Experiment Config via stdin, pipes

In addition to passing an explicit JSON file to caliban cloud --experiment_config, if you pass the string stdin as the flag’s value caliban cloud will attempt to read the experiment config in off of stdin.

As an example, this command pipes in a config and also passes --dry_run to show the series of jobs that WILL be submitted when the --dry_run flag is removed:

cat experiment.json | caliban cloud --experiment_config stdin --dry_run trainer.train

Because experiment.json is a file on disk, the above command is not that interesting, and equivalent to running:

caliban cloud --experiment_config experiment.json --dry_run trainer.train

Things get more interesting when you need to dynamically generate an experiment config.

Imagine you’ve written some python script generate_config.py that builds up a list of complex, interdependent experiments. If you modify that script to print a json list of json dicts when executed, you can pipe the results of the script directly into caliban cloud:

python generate_config.py --turing_award 'winning' | \
  caliban cloud --experiment_config stdin --dry_run trainer.train

And see immediately (thanks to --dry_run) the list of jobs that would be executed on AI Platform with a real run.

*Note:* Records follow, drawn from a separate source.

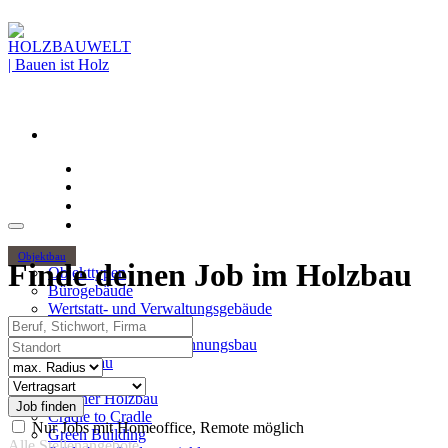
Objektbau
Finde deinen Job im Holzbau
Objekttypen
Bürogebäude
Wertstatt- und Verwaltungsgebäude
Beruf, Stichwort, Firma
Holzhochhäuser
Standort
Mehrgeschossiger Wohnungsbau
Hallenbau
Radius
Themen
Vertragsart
Urbaner Holzbau
Cradle to Cradle
Nur Jobs mit Homeoffice, Remote möglich
Green Building
Alle Stellenangebote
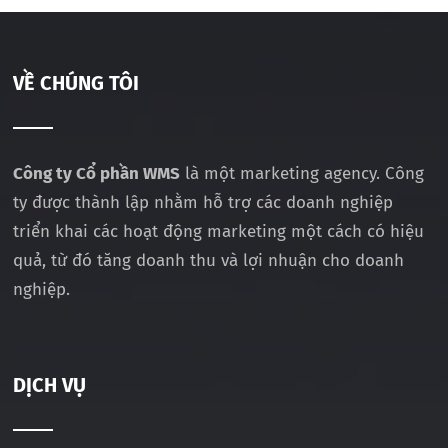
VỀ CHÚNG TÔI
Công ty Cổ phần WMS
là một marketing agency. Công
ty được thành lập nhằm hỗ trợ các doanh nghiệp
triển khai các hoạt động marketing một cách có hiệu
quả, từ đó tăng doanh thu và lợi nhuận cho doanh
nghiệp.
DỊCH VỤ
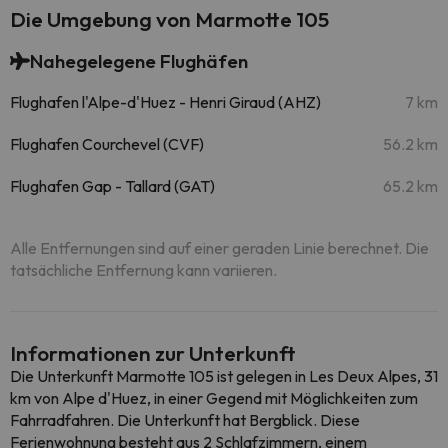
Die Umgebung von Marmotte 105
Nahegelegene Flughäfen
Flughafen l'Alpe-d'Huez - Henri Giraud (AHZ)
7 km
Flughafen Courchevel (CVF)
56.2 km
Flughafen Gap - Tallard (GAT)
65.2 km
Alle Entfernungen sind auf einer geraden Linie berechnet. Die
tatsächliche Entfernung kann variieren.
Informationen zur Unterkunft
Die Unterkunft Marmotte 105 ist gelegen in Les Deux Alpes, 31
km von Alpe d'Huez, in einer Gegend mit Möglichkeiten zum
Fahrradfahren. Die Unterkunft hat Bergblick. Diese
Ferienwohnung besteht aus 2 Schlafzimmern, einem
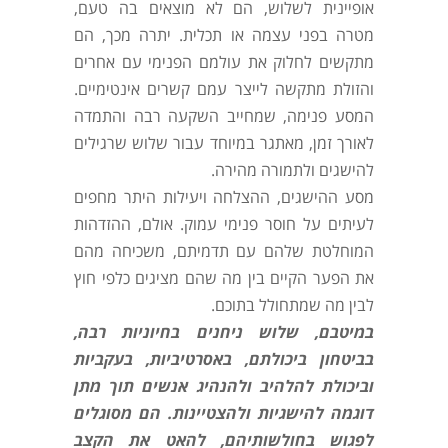
אופיינית לשלוש, הם לא מוצאים בה טעם,
מטרה בפני עצמה או תכלית. יתרה מכך, הם
מתקשים לחלוק את עולמם הפנימי עם אחרים
והזולת מתקשה לייצר עמם קשרים אינטימיים.
המסע פנימה, שמחייב השקעה רבה והתמדה
לאורך זמן, מאתגר במיוחד עבור שלוש שרגילים
להישגים ולתמורה מהירה.
מסע ההישגים, ההצלחה ויעילות היתר מחפים
לעיתים על חוסר פנימי עמוק. אולם, ההזדהות
המוחלטת שלהם עם תדמיתם, משכיחה מהם
את הפער הקיים בין מה שהם מציגים כלפי חוץ
לבין מה שמתחולל בתוכם.
במיטבם, שלוש ניחנים בחיוניות רבה,
בביטחון ביכולתם, באסרטיביות, בעקביות
וביכולת להלהיב ולהנהיג אנשים תוך מתן
דוגמה להישגיות ולהצטיינות. הם מסוגלים
לפגוש בחולשותיהם, להאט את הקצב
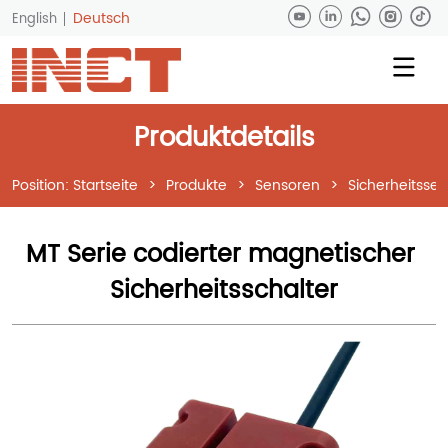
Deutsch
English
Produktdetails
Position:
Startseite
>
Produkte
>
Sensoren
>
Sicherheitsse
MT Serie codierter magnetischer 
Sicherheitsschalter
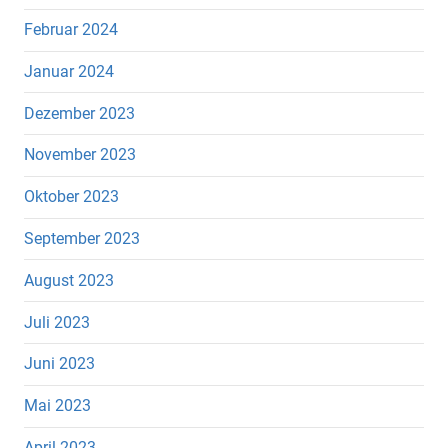
Februar 2024
Januar 2024
Dezember 2023
November 2023
Oktober 2023
September 2023
August 2023
Juli 2023
Juni 2023
Mai 2023
April 2023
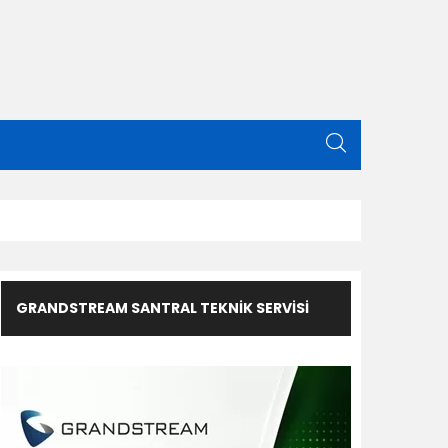
GRANDSTREAM SANTRAL TEKNIK SERVISI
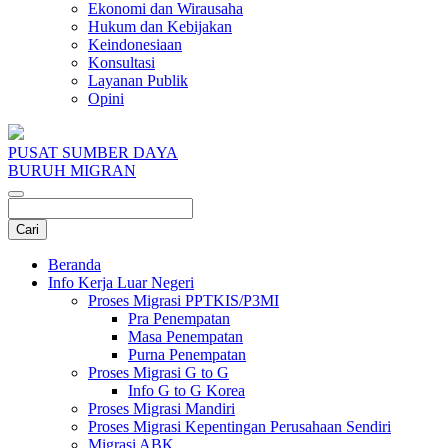
Ekonomi dan Wirausaha
Hukum dan Kebijakan
Keindonesiaan
Konsultasi
Layanan Publik
Opini
PUSAT SUMBER DAYA
BURUH MIGRAN
Beranda
Info Kerja Luar Negeri
Proses Migrasi PPTKIS/P3MI
Pra Penempatan
Masa Penempatan
Purna Penempatan
Proses Migrasi G to G
Info G to G Korea
Proses Migrasi Mandiri
Proses Migrasi Kepentingan Perusahaan Sendiri
Migrasi ABK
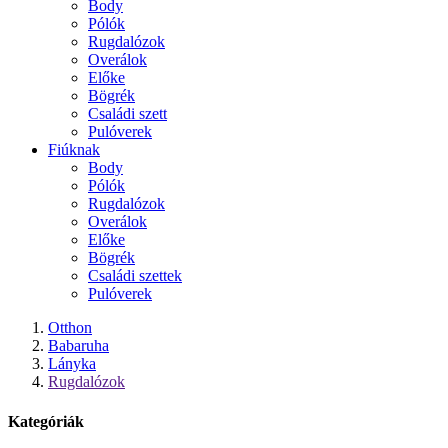
Body
Pólók
Rugdalózok
Overálok
Előke
Bögrék
Családi szett
Pulóverek
Fiúknak
Body
Pólók
Rugdalózok
Overálok
Előke
Bögrék
Családi szettek
Pulóverek
Otthon
Babaruha
Lányka
Rugdalózok
Kategóriák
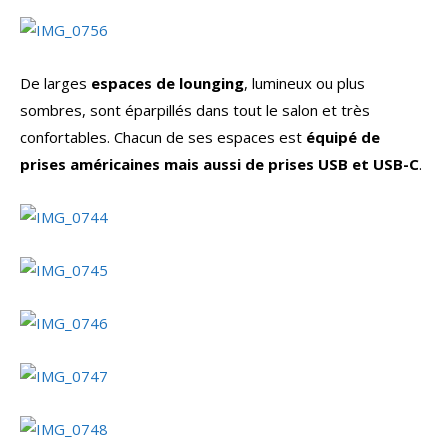
De larges
espaces de lounging
, lumineux ou plus
sombres, sont éparpillés dans tout le salon et très
confortables. Chacun de ses espaces est
équipé de
prises américaines mais aussi de prises USB et USB-C
.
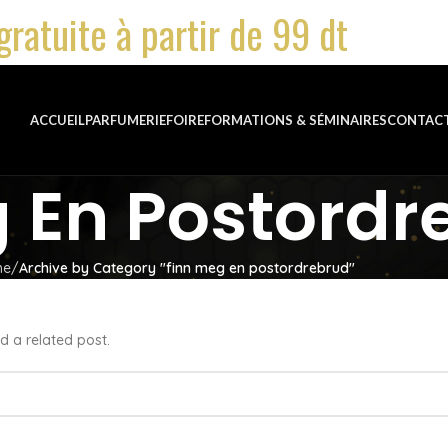
gratuite à partir de 99 dt
ACCUEIL
PARFUMERIE
FOIRE
FORMATIONS & SÉMINAIRES
CONTAC
 En Postordr
me
Archive by Category "finn meg en postordrebrud"
d a related post.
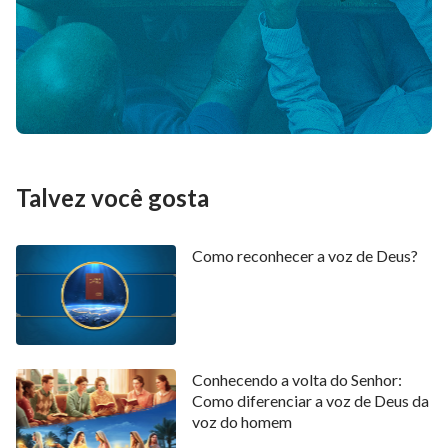
106
107
108
109
110
111
112
113
114
115
116
117
118
119
120
121
122
123
124
125
126
127
128
129
130
131
132
133
134
135
136
137
138
139
140
Talvez você gosta
141
142
143
144
145
146
147
Como reconhecer a voz de Deus?
148
149
150
Conhecendo a volta do Senhor:
Como diferenciar a voz de Deus da
voz do homem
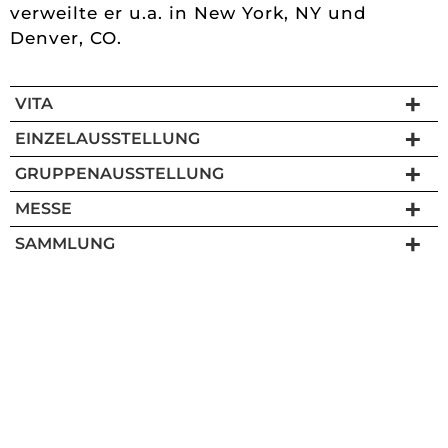
verweilte er u.a. in New York, NY und
Denver, CO.
VITA
EINZELAUSSTELLUNG
GRUPPENAUSSTELLUNG
MESSE
SAMMLUNG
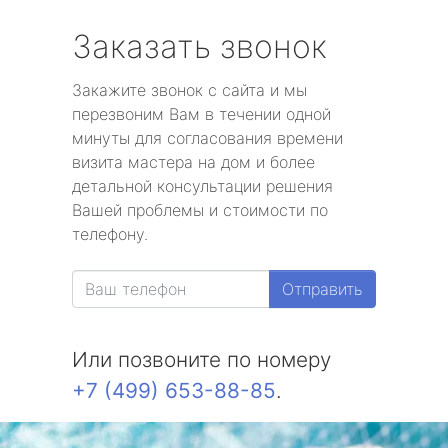
Заказать звонок
Закажите звонок с сайта и мы
перезвоним Вам в течении одной
минуты для согласования времени
визита мастера на дом и более
детальной консультации решения
Вашей проблемы и стоимости по
телефону.
Отправить
Или позвоните по номеру
+7 (499) 653-88-85
.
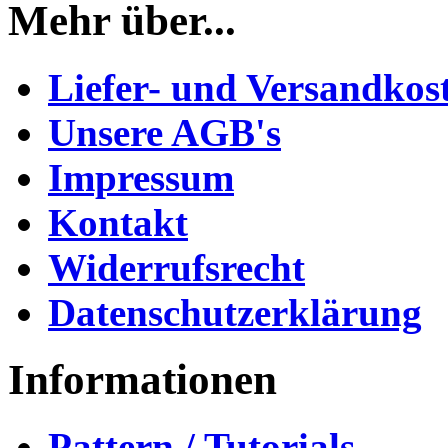
Mehr über...
Liefer- und Versandkos
Unsere AGB's
Impressum
Kontakt
Widerrufsrecht
Datenschutzerklärung
Informationen
Pattern / Tutorials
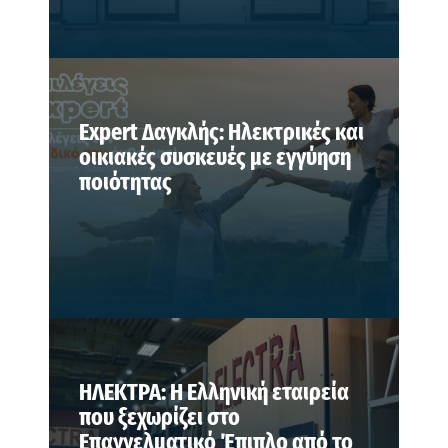
Expert Δαγκλής: Ηλεκτρικές και
οικιακές συσκευές με εγγύηση
ποιότητας
ΗΛΕΚΤΡΑ: Η Ελληνική εταιρεία
που ξεχωρίζει στο
Επαγγελματικό Έπιπλο από το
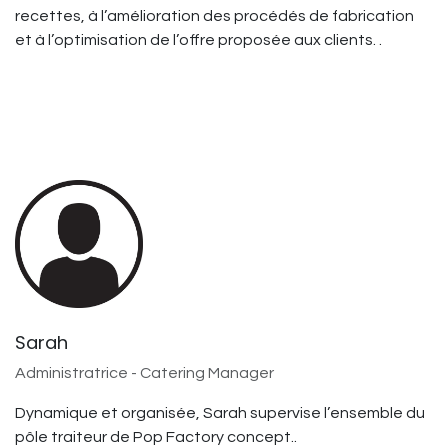
recettes, à l’amélioration des procédés de fabrication
et à l’optimisation de l’offre proposée aux clients. .
Sarah
Administratrice - Catering Manager
Dynamique et organisée, Sarah supervise l’ensemble du
pôle traiteur de Pop Factory concept..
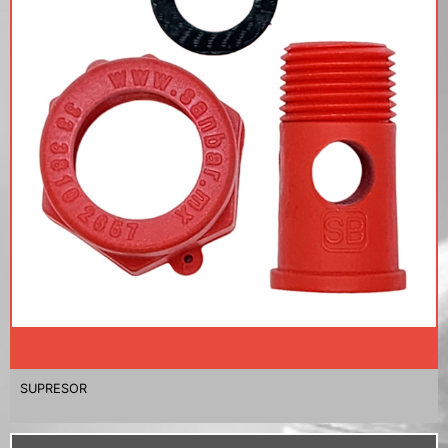
SUPRESOR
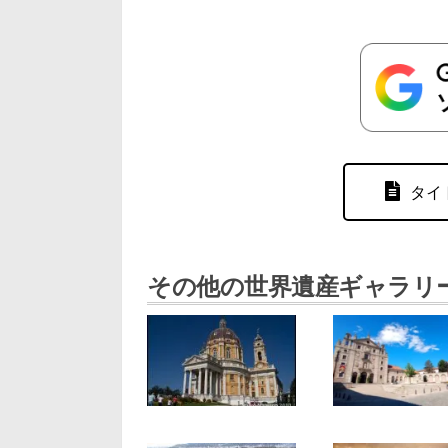
タイ
その他の世界遺産ギャラリ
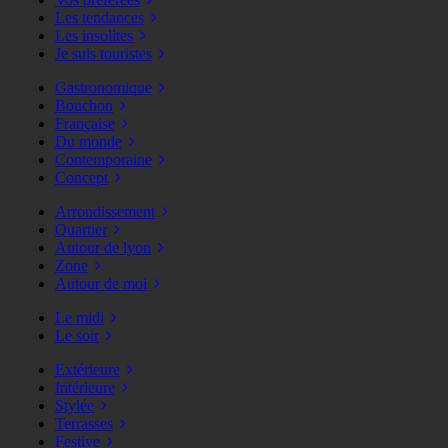
Les tendances
Les insolites
Je suis touristes
Gastronomique
Bouchon
Française
Du monde
Contemporaine
Concept
Arrondissement
Quartier
Autour de lyon
Zone
Autour de moi
Le midi
Le soir
Extérieure
Intérieure
Stylée
Terrasses
Festive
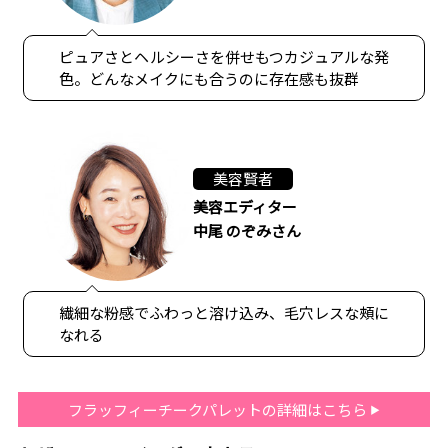
ピュアさとヘルシーさを併せもつカジュアルな発
色。どんなメイクにも合うのに存在感も抜群
美容賢者
美容エディター
中尾 のぞみさん
繊細な粉感でふわっと溶け込み、毛穴レスな頰に
なれる
フラッフィーチークパレットの詳細はこちら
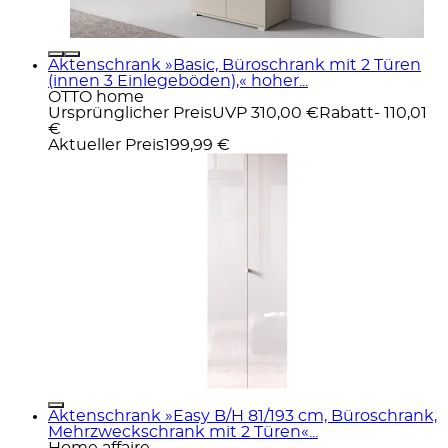
Aktenschrank »Basic, Büroschrank mit 2 Türen
(innen 3 Einlegeböden),« hoher...
OTTO home
Ursprünglicher Preis
UVP 310,00 €
Rabatt
- 110,01
€
Aktueller Preis
199,99 €
Aktenschrank »Easy B/H 81/193 cm, Büroschrank,
Mehrzweckschrank mit 2 Türen«...
Home affaire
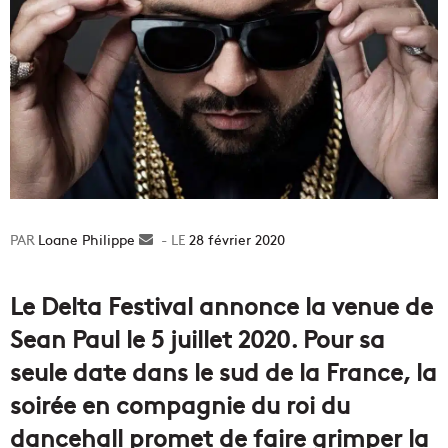
Loane Philippe
Envoyer
28 février 2020
un
courriel
Le Delta Festival annonce la venue de
Sean Paul le 5 juillet 2020. Pour sa
seule date dans le sud de la France, la
soirée en compagnie du roi du
dancehall promet de faire grimper la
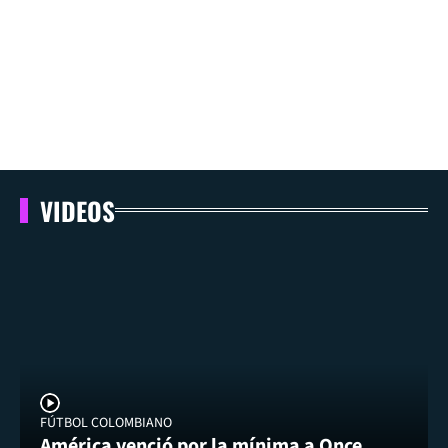
VIDEOS
FÚTBOL COLOMBIANO
América venció por la mínima a Once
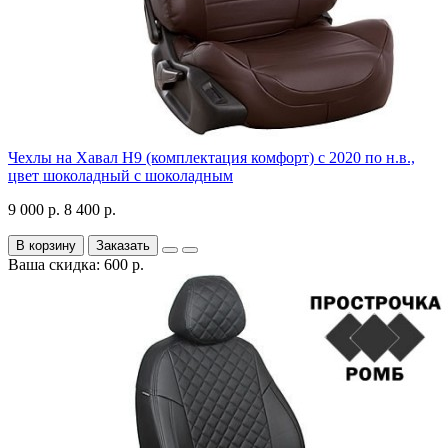
Чехлы на Хавал H9 (комплектация комфорт) с 2020 по н.в.,
цвет шоколадный с шоколадным
9 000 р.
8 400 р.
В корзину
Заказать
Ваша скидка: 600 р.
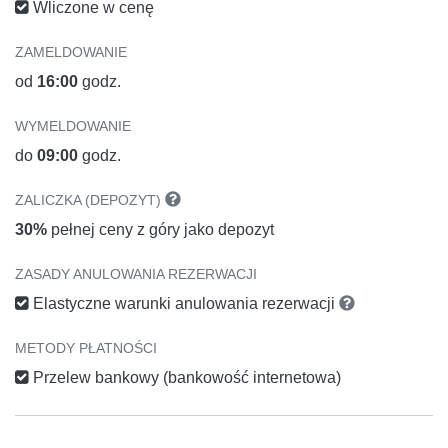
Wliczone w cenę
ZAMELDOWANIE
od
16:00
godz.
WYMELDOWANIE
do
09:00
godz.
ZALICZKA (DEPOZYT)
30%
pełnej ceny z góry jako depozyt
ZASADY ANULOWANIA REZERWACJI
Elastyczne warunki anulowania rezerwacji
METODY PŁATNOŚCI
Przelew bankowy (bankowość internetowa)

Experiment File Expansion and Pipes

The expansion command described above allows you to expand an experiment config into its component JSON objects. Because these are printed to stdout, you can pipe them directly in to Caliban’s commands, like this:

expansion experiment.json | caliban cloud --experiment_config stdin trainer.train

You can also insert your own script into the middle of this pipeline. Imagine a script called my_script.py that:

  • reads a JSON list of experiments in via stdin

  • modifies each entry by inserting a new key whose value is a function of one or more existing entries

  • prints the resulting JSON list back out to stdout

You could sequence these steps together like so:

cat experiment.json | \
  expansion experiment.json | \
  my_script.py | \
  caliban cloud --experiment_config stdin --dry_run trainer.train

If you supply --dry_run to caliban, as in the example above, caliban will print out all of the jobs that this particular command will kick off when you remove --dry_run. This is a great way to generate complex experiments and test everything out before submitting your jobs.